DATA PROVIDED →
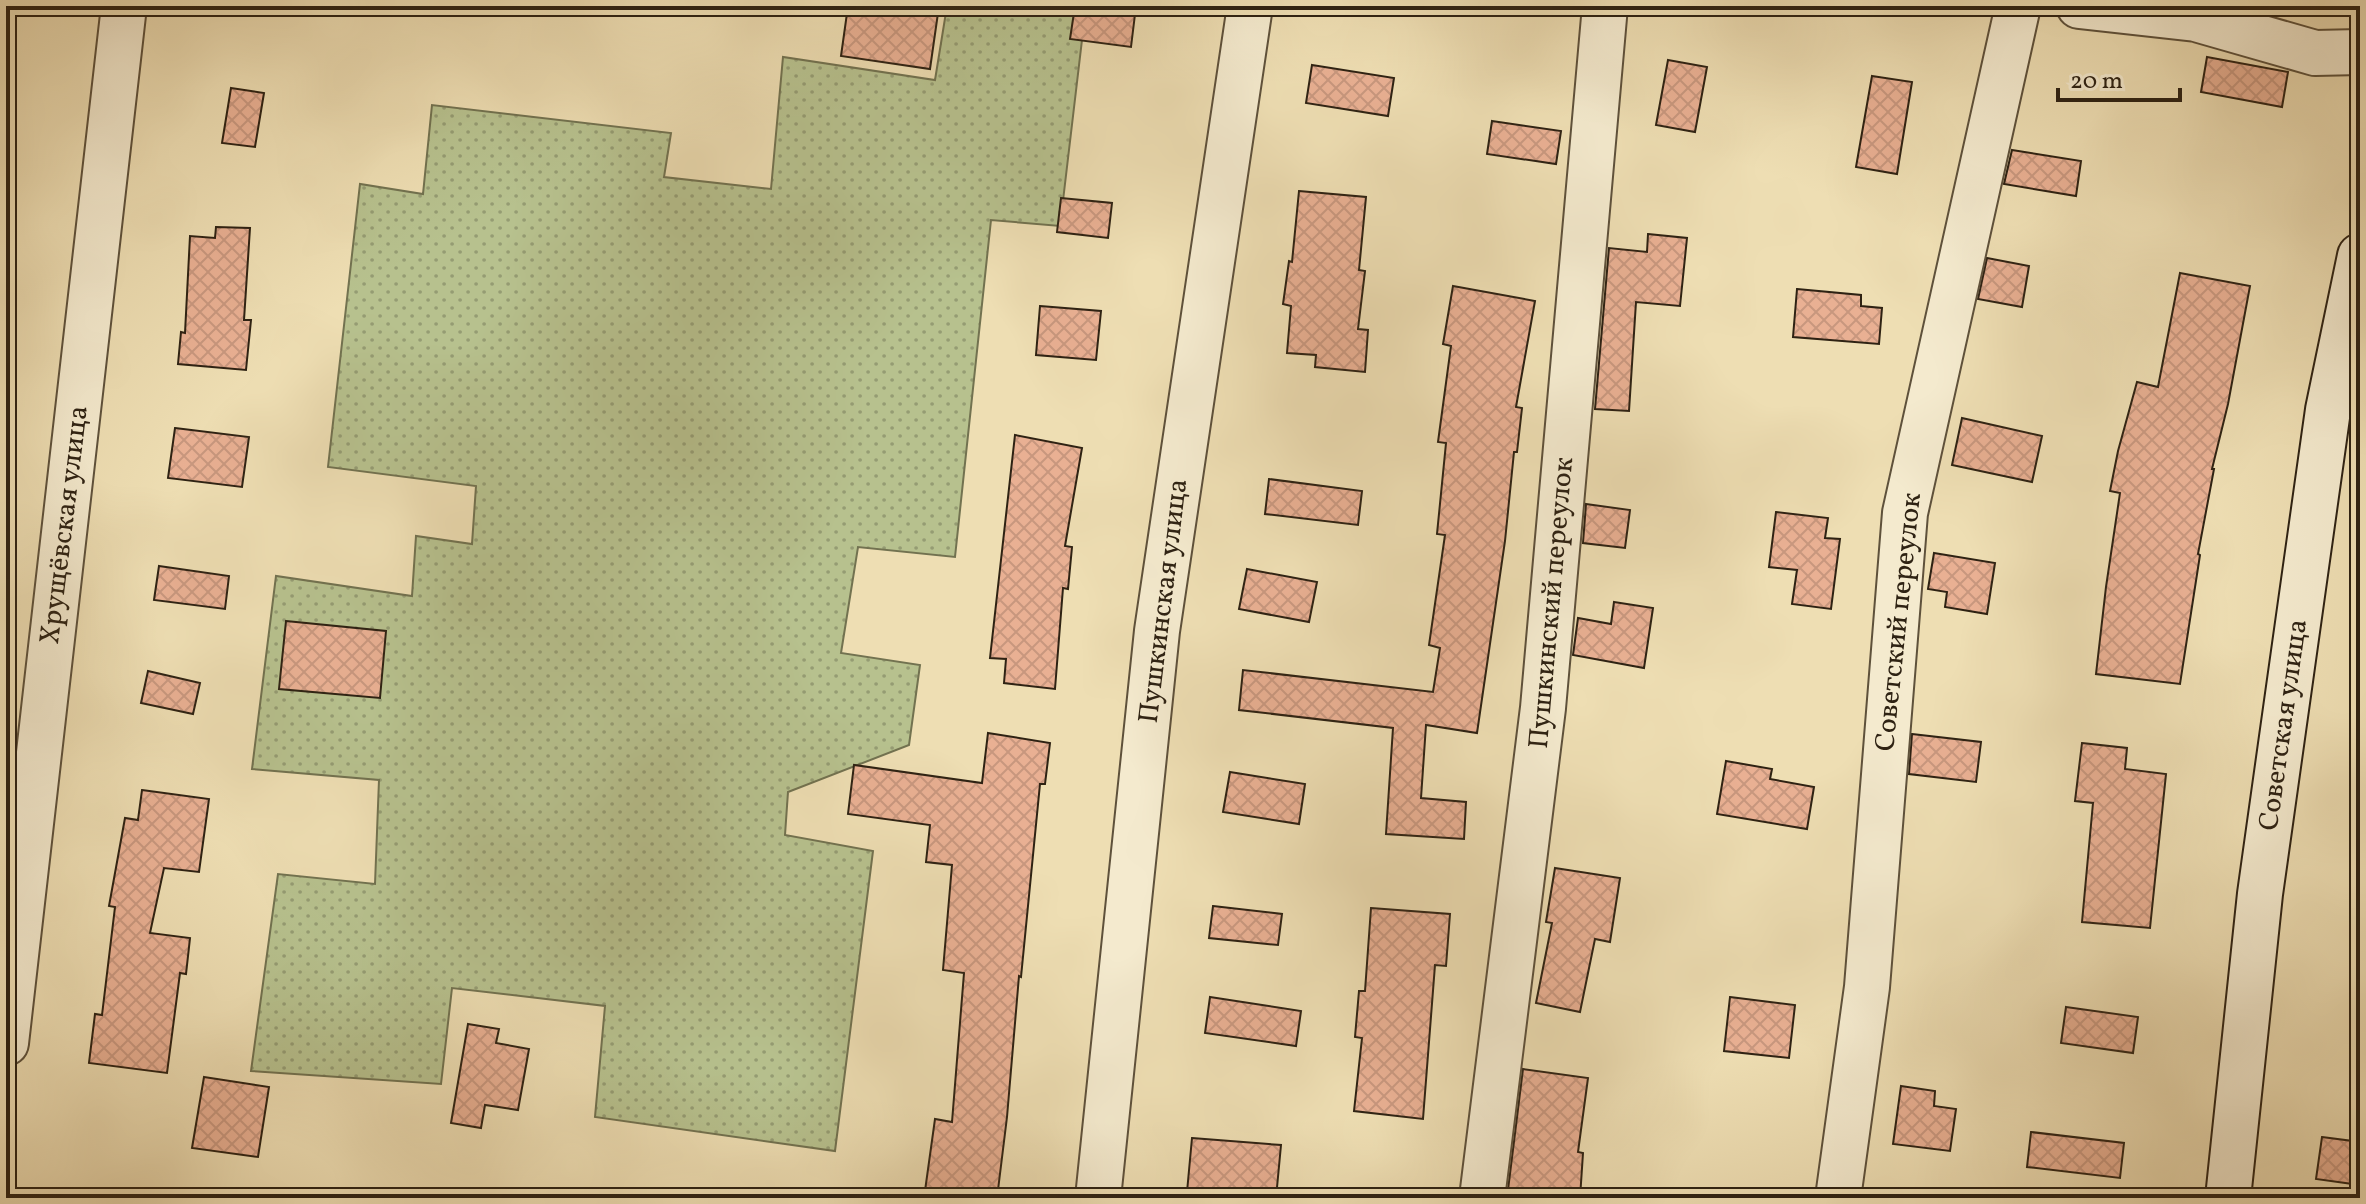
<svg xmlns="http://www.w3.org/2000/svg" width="2366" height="1204" font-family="Vollkorn,serif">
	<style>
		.park { fill: url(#park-dots); stroke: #727250; stroke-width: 2 }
		.building { fill: url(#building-cross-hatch); stroke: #2e2213; stroke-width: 2 }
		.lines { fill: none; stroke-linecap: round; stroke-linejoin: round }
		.street-casing { stroke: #5e513b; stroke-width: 48 }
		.secondary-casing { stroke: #2e2213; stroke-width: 48 }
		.street { stroke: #f4eace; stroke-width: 44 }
		.secondary { stroke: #f4eace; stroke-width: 44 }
		.labels { text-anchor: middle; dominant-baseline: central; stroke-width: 6; stroke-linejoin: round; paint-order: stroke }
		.street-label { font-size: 28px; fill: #2e2213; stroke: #f4eace }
	</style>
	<defs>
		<pattern id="park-dots" width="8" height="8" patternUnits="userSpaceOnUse" patternTransform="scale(2)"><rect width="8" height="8" fill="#b7c18e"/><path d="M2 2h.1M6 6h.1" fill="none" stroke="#959c73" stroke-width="1.8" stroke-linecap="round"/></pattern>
		<pattern id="building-cross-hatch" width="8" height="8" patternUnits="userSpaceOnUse" patternTransform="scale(2)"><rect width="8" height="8" fill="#e9b093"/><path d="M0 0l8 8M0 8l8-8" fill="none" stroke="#c8977e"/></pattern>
	</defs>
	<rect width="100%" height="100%" fill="#eedeb3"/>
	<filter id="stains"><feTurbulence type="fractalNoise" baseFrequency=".0025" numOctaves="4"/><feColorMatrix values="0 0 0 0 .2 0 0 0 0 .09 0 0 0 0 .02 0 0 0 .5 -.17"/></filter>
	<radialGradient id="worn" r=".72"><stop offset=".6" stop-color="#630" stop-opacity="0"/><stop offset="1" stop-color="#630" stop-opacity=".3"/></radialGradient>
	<!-- park -->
	<path class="park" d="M947,6H1086L1060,226L991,220L955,557L858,547L841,653L920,665L909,745L788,792L785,835L873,851L835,1151L595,1117L605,1006L452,988L441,1084L251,1071L278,874L375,884L379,780L252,769L276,576L412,596L416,536L472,544L476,486L328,467L360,184L423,194L432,105L671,133L664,177L771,189L783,57L935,80Z"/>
	<!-- building -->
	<g class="building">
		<path d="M848,6H939L930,69L841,56Z"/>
		<path d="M1075,6H1136L1131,47L1070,39Z"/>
		<path d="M2207,57L2288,72L2282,107L2201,92Z"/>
		<path d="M1668,60L1707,67L1695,132L1656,125Z"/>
		<path d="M1312,65L1394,78L1388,116L1306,103Z"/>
		<path d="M1872,76L1912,82L1897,174L1856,167Z"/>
		<path d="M231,88L264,93L255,147L222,143Z"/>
		<path d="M1492,121L1561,131L1556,164L1487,154Z"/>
		<path d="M2012,150L2081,161L2076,196L2004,184Z"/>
		<path d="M1299,191L1366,197L1359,270L1365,271L1358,329L1368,330L1365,372L1315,367L1316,355L1287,353L1291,306L1283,304L1289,261L1292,262Z"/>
		<path d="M1061,198L1112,203L1108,238L1057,232Z"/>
		<path d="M216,227L250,228L244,320H251L246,370L178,364L181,332L185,333L190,236L215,238Z"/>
		<path d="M1648,234L1687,238L1680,306L1636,302L1629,411L1595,409L1609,248L1647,252Z"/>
		<path d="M1987,258L2029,266L2022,307L1978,299Z"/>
		<path d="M2180,273L2250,286L2228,404L2212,469H2214L2198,554L2200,555L2180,684L2096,674L2106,587L2120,493L2110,491L2118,451L2137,382L2158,387Z"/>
		<path d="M1453,286L1535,301L1516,407L1522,408L1517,452H1514L1505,541L1477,733L1426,725L1421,798L1466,802L1464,839L1386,834L1393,728L1239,710L1243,670L1433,692L1440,648L1429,645L1445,535L1437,534L1446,443L1438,442L1451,346L1443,344Z"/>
		<path d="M1797,289L1861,295V306L1882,308L1879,344L1793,337Z"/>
		<path d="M1040,306L1101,311L1096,360L1036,355Z"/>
		<path d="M1962,418L2042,436L2032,482L1952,465Z"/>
		<path d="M175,428L249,437L242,487L168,478Z"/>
		<path d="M1015,435L1082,448L1065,546L1072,547L1068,589L1063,588L1055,689L1004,683L1006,659L990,658Z"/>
		<path d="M1269,479L1362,491L1358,525L1265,514Z"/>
		<path d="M1586,504L1630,510L1625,548L1583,543Z"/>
		<path d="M1776,512L1828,518L1825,538L1840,539L1831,609L1792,604L1797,570L1769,567Z"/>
		<path d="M1934,553L1995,563L1987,614L1945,607L1947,592L1928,589Z"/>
		<path d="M159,566L229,576L225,609L154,600Z"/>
		<path d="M1247,569L1317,582L1309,622L1239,609Z"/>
		<path d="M1614,602L1653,608L1644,668L1573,655L1578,618L1611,624Z"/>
		<path d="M286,621L386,631L380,698L279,689Z"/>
		<path d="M148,671L200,683L193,714L141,703Z"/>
		<path d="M988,733L1050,743L1045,784H1040L1021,977L1019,976L1007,1117L997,1198H924L935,1119L952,1122L964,973L943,970L952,865L926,862L930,825L848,814L854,765L982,783Z"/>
		<path d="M1912,734L1981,742L1976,782L1909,774Z"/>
		<path d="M2082,743L2127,748L2125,769L2166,774L2150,928L2082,922L2093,803L2075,801Z"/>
		<path d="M1726,761L1772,769L1770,779L1814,787L1807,829L1717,814Z"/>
		<path d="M1230,772L1305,784L1299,824L1223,812Z"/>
		<path d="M142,790L209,799L199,872L164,868L150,933L190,938L186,974L180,973L167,1073L89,1063L95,1014L102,1015L115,907L109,906L125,818L138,820Z"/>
		<path d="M1555,868L1620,878L1610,942L1595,939L1580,1012L1536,1003L1552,923L1546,922Z"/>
		<path d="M1213,906L1282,914L1278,945L1209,938Z"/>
		<path d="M1371,908L1450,914L1446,966L1435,965L1423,1119L1354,1111L1362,1038L1355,1037L1359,991H1365Z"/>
		<path d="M1210,997L1301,1011L1296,1046L1205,1033Z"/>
		<path d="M1730,997L1795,1005L1789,1058L1724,1051Z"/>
		<path d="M2066,1007L2138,1017L2133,1053L2061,1043Z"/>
		<path d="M468,1024L499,1029L496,1043L529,1049L518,1110L485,1105L481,1128L451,1123Z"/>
		<path d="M1523,1069L1588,1078L1578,1152L1583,1153L1580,1198H1507Z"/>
		<path d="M204,1077L269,1087L258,1157L192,1148Z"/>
		<path d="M1901,1086L1935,1091L1934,1106L1956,1109L1950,1151L1893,1144Z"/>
		<path d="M2031,1132L2124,1143L2120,1178L2027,1167Z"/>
		<path d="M2322,1137L2360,1142V1185L2316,1179Z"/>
		<path d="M1192,1138L1281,1145L1276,1198L1187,1192Z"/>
	</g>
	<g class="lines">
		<defs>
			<g id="street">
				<path d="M2079,6L2196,19L2315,53L2360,52"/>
				<path d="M6,1043L124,6"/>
				<path d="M1098,1198L1157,631L1250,6"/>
				<path d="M1482,1198L1543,708L1605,6"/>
				<path d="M1838,1198L1867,987L1905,513L2018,6"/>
			</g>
			<path id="secondary" d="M2228,1198L2260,894L2328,410L2360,256"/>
		</defs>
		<!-- street casing -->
		<use href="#street" class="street-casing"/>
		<!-- secondary casing -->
		<use href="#secondary" class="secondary-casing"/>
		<!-- street -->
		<use href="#street" class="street"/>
		<!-- secondary -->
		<use href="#secondary" class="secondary"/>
	</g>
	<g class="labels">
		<!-- street labels -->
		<g class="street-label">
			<text transform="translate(65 525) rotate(-83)">Хрущёвская улица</text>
			<text transform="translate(1164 601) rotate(-83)">Пушкинская улица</text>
			<text transform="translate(1552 603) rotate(-85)">Пушкинский переулок</text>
			<text transform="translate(1899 622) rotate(-84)">Советский переулок</text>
			<text transform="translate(2284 725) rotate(-82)">Советская улица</text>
		</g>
	</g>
	<!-- margin -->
	<rect width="2366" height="1204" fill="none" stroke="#eedeb3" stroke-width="32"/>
	<rect x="8" y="8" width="2350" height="1188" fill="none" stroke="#2e2213" stroke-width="4"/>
	<rect x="16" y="16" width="2334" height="1172" fill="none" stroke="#2e2213" stroke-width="2"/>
	<!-- scale -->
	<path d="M2058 88v12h122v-12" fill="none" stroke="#2e2213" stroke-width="4"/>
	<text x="2070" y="88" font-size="24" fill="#2e2213" stroke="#f4eace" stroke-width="6" paint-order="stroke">20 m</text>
	<rect width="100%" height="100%" filter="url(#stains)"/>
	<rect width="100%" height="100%" fill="url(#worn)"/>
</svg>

ASSIGNED TASK →
Look through the data above. Copy every line with the string "lines" in it.

SOLVED PROBLEM →
		.lines { fill: none; stroke-linecap: round; stroke-linejoin: round }
	<g class="lines">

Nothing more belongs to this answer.